● Your task: Rewrite all the rows below, substituting "place" for each "locality" and leaving everything else unchanged.
%%
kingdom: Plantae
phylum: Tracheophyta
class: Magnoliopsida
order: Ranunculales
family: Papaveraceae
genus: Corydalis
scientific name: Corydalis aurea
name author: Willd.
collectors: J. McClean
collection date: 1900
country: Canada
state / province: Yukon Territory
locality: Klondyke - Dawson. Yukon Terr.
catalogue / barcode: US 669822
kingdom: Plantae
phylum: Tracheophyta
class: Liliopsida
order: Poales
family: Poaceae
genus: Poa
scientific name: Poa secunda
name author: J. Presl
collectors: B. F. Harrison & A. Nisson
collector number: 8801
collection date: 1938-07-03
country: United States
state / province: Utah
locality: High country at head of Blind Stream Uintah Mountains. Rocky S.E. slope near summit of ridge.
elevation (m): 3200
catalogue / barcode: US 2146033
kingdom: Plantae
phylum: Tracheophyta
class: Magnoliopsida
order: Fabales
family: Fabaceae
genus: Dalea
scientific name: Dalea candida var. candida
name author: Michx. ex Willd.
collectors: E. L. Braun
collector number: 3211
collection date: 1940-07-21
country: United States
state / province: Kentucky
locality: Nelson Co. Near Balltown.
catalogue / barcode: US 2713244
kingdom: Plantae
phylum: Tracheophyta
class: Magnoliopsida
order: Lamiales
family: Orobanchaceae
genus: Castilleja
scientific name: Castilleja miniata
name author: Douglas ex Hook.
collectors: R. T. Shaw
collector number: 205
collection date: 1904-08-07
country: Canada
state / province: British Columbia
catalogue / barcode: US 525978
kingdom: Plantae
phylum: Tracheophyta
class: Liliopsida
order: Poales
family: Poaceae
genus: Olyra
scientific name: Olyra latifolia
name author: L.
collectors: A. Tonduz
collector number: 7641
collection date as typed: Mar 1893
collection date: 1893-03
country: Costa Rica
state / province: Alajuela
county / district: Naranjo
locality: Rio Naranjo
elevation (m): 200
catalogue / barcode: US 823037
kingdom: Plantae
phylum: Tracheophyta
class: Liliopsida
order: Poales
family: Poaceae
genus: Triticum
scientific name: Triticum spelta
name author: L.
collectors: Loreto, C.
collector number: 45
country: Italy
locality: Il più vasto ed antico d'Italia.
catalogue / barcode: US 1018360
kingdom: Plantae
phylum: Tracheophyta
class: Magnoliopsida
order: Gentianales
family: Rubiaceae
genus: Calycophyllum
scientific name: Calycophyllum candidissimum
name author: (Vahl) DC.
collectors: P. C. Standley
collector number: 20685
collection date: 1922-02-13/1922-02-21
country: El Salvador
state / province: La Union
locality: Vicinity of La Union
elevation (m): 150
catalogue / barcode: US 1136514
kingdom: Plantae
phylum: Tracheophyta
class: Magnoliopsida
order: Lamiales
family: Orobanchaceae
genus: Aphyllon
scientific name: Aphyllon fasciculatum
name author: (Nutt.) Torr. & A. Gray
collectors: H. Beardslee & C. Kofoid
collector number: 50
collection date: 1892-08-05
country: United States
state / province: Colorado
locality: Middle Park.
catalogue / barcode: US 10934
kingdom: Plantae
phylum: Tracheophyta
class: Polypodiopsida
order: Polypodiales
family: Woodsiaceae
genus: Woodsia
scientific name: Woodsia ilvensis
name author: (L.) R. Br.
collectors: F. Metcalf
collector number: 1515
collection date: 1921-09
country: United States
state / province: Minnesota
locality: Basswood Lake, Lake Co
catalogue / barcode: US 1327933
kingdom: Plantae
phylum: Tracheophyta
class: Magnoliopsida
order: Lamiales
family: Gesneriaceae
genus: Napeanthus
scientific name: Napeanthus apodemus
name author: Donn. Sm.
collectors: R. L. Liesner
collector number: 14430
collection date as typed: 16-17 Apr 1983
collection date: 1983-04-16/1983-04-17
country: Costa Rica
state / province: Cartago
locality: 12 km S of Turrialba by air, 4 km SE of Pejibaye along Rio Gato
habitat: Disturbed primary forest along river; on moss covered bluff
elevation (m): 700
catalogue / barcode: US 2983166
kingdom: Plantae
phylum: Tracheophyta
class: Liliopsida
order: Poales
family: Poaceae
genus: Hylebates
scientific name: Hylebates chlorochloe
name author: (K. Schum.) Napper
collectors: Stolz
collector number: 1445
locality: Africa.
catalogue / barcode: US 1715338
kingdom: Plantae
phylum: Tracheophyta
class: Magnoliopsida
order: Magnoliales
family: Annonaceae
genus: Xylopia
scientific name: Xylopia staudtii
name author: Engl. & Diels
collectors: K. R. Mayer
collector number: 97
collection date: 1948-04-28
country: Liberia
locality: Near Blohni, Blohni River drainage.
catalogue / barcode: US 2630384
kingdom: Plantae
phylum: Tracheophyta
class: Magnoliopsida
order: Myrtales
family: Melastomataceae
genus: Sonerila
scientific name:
%%
● Exercise answer:
kingdom: Plantae
phylum: Tracheophyta
class: Magnoliopsida
order: Ranunculales
family: Papaveraceae
genus: Corydalis
scientific name: Corydalis aurea
name author: Willd.
collectors: J. McClean
collection date: 1900
country: Canada
state / province: Yukon Territory
place: Klondyke - Dawson. Yukon Terr.
catalogue / barcode: US 669822
kingdom: Plantae
phylum: Tracheophyta
class: Liliopsida
order: Poales
family: Poaceae
genus: Poa
scientific name: Poa secunda
name author: J. Presl
collectors: B. F. Harrison & A. Nisson
collector number: 8801
collection date: 1938-07-03
country: United States
state / province: Utah
place: High country at head of Blind Stream Uintah Mountains. Rocky S.E. slope near summit of ridge.
elevation (m): 3200
catalogue / barcode: US 2146033
kingdom: Plantae
phylum: Tracheophyta
class: Magnoliopsida
order: Fabales
family: Fabaceae
genus: Dalea
scientific name: Dalea candida var. candida
name author: Michx. ex Willd.
collectors: E. L. Braun
collector number: 3211
collection date: 1940-07-21
country: United States
state / province: Kentucky
place: Nelson Co. Near Balltown.
catalogue / barcode: US 2713244
kingdom: Plantae
phylum: Tracheophyta
class: Magnoliopsida
order: Lamiales
family: Orobanchaceae
genus: Castilleja
scientific name: Castilleja miniata
name author: Douglas ex Hook.
collectors: R. T. Shaw
collector number: 205
collection date: 1904-08-07
country: Canada
state / province: British Columbia
catalogue / barcode: US 525978
kingdom: Plantae
phylum: Tracheophyta
class: Liliopsida
order: Poales
family: Poaceae
genus: Olyra
scientific name: Olyra latifolia
name author: L.
collectors: A. Tonduz
collector number: 7641
collection date as typed: Mar 1893
collection date: 1893-03
country: Costa Rica
state / province: Alajuela
county / district: Naranjo
place: Rio Naranjo
elevation (m): 200
catalogue / barcode: US 823037
kingdom: Plantae
phylum: Tracheophyta
class: Liliopsida
order: Poales
family: Poaceae
genus: Triticum
scientific name: Triticum spelta
name author: L.
collectors: Loreto, C.
collector number: 45
country: Italy
place: Il più vasto ed antico d'Italia.
catalogue / barcode: US 1018360
kingdom: Plantae
phylum: Tracheophyta
class: Magnoliopsida
order: Gentianales
family: Rubiaceae
genus: Calycophyllum
scientific name: Calycophyllum candidissimum
name author: (Vahl) DC.
collectors: P. C. Standley
collector number: 20685
collection date: 1922-02-13/1922-02-21
country: El Salvador
state / province: La Union
place: Vicinity of La Union
elevation (m): 150
catalogue / barcode: US 1136514
kingdom: Plantae
phylum: Tracheophyta
class: Magnoliopsida
order: Lamiales
family: Orobanchaceae
genus: Aphyllon
scientific name: Aphyllon fasciculatum
name author: (Nutt.) Torr. & A. Gray
collectors: H. Beardslee & C. Kofoid
collector number: 50
collection date: 1892-08-05
country: United States
state / province: Colorado
place: Middle Park.
catalogue / barcode: US 10934
kingdom: Plantae
phylum: Tracheophyta
class: Polypodiopsida
order: Polypodiales
family: Woodsiaceae
genus: Woodsia
scientific name: Woodsia ilvensis
name author: (L.) R. Br.
collectors: F. Metcalf
collector number: 1515
collection date: 1921-09
country: United States
state / province: Minnesota
place: Basswood Lake, Lake Co
catalogue / barcode: US 1327933
kingdom: Plantae
phylum: Tracheophyta
class: Magnoliopsida
order: Lamiales
family: Gesneriaceae
genus: Napeanthus
scientific name: Napeanthus apodemus
name author: Donn. Sm.
collectors: R. L. Liesner
collector number: 14430
collection date as typed: 16-17 Apr 1983
collection date: 1983-04-16/1983-04-17
country: Costa Rica
state / province: Cartago
place: 12 km S of Turrialba by air, 4 km SE of Pejibaye along Rio Gato
habitat: Disturbed primary forest along river; on moss covered bluff
elevation (m): 700
catalogue / barcode: US 2983166
kingdom: Plantae
phylum: Tracheophyta
class: Liliopsida
order: Poales
family: Poaceae
genus: Hylebates
scientific name: Hylebates chlorochloe
name author: (K. Schum.) Napper
collectors: Stolz
collector number: 1445
place: Africa.
catalogue / barcode: US 1715338
kingdom: Plantae
phylum: Tracheophyta
class: Magnoliopsida
order: Magnoliales
family: Annonaceae
genus: Xylopia
scientific name: Xylopia staudtii
name author: Engl. & Diels
collectors: K. R. Mayer
collector number: 97
collection date: 1948-04-28
country: Liberia
place: Near Blohni, Blohni River drainage.
catalogue / barcode: US 2630384
kingdom: Plantae
phylum: Tracheophyta
class: Magnoliopsida
order: Myrtales
family: Melastomataceae
genus: Sonerila
scientific name:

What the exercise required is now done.